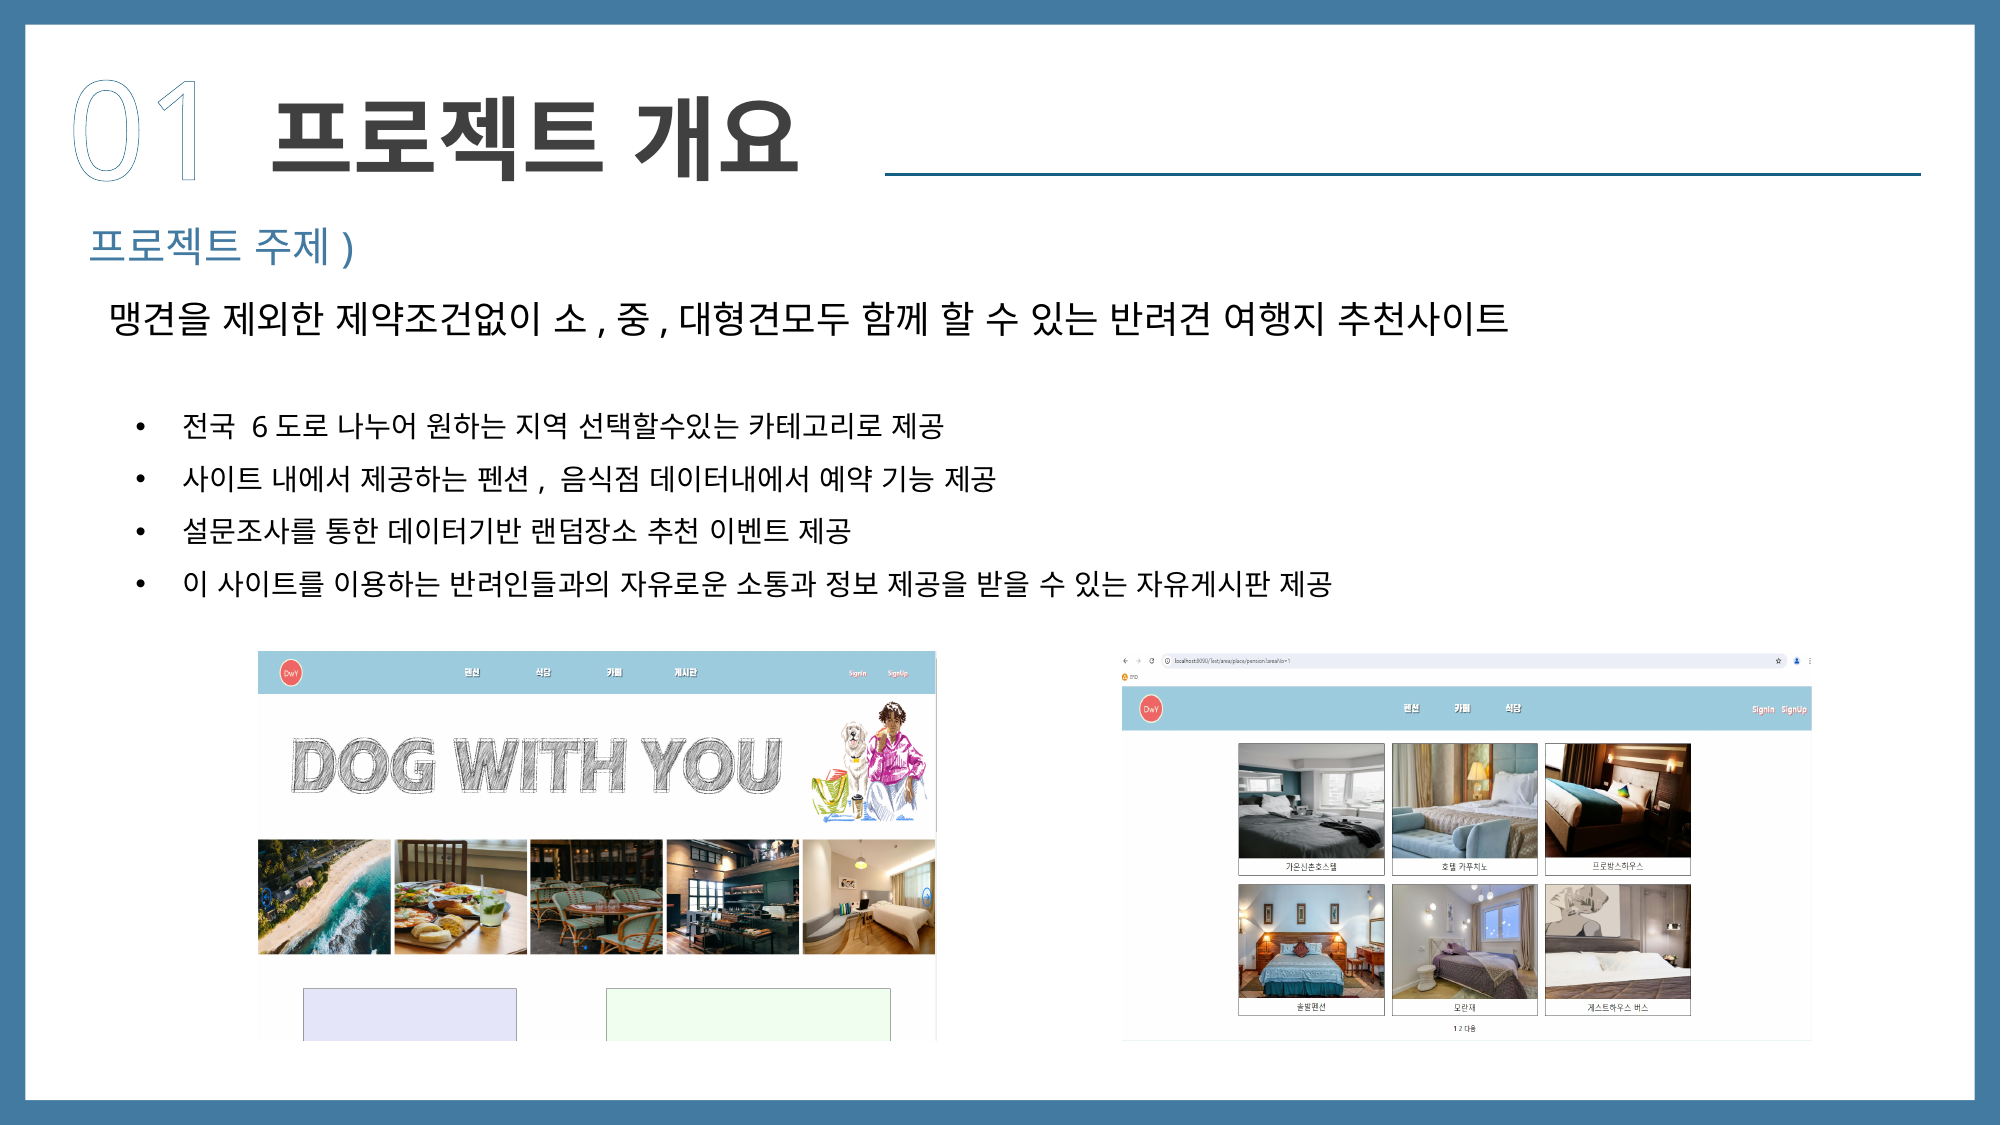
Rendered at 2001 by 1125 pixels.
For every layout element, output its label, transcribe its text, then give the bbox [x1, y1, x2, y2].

picture [258, 650, 937, 1042]
text_box 전국 6도로 나누어 원하는 지역 선택할수있는 카테고리로 제공 사이트 내에서 제공하는 펜션, 음식점 데이터내에서 예약 기능 제공 설문조사를 통한 데이터기반 랜덤장소 추천 이벤트 제공 이 사이트를 이용하는 반려인들과의 자유로운 소통과 정보 제공을 받을 수 있는 자유게시판 제공 [120, 383, 1649, 714]
text_box 프로젝트 주제) [73, 213, 1074, 278]
text_box 맹견을 제외한 제약조건없이 소,중,대형견모두 함께 할 수 있는 반려견 여행지 추천사이트 [93, 288, 1907, 349]
text_box 01 [52, 34, 285, 215]
text_box [24, 23, 1976, 1102]
picture [1121, 650, 1813, 1042]
text_box 프로젝트 개요 [254, 74, 873, 213]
* * * * *
Exact copy, pictures removed: set down the whole listing above.

Rendered at 2001 by 1125 pixels.
For every layout element, output its label, transcribe its text, then give the bbox [x1, y1, x2, y2].

picture [258, 650, 937, 1042]
text_box 전국 6도로 나누어 원하는 지역 선택할수있는 카테고리로 제공 사이트 내에서 제공하는 펜션, 음식점 데이터내에서 예약 기능 제공 설문조사를 통한 데이터기반 랜덤장소 추천 이벤트 제공 이 사이트를 이용하는 반려인들과의 자유로운 소통과 정보 제공을 받을 수 있는 자유게시판 제공 [120, 383, 1649, 714]
text_box 프로젝트 주제) [73, 213, 1074, 278]
text_box 맹견을 제외한 제약조건없이 소,중,대형견모두 함께 할 수 있는 반려견 여행지 추천사이트 [93, 288, 1907, 349]
text_box 01 [52, 34, 285, 215]
text_box [24, 23, 1976, 1102]
picture [1121, 650, 1813, 1042]
text_box 프로젝트 개요 [254, 74, 873, 213]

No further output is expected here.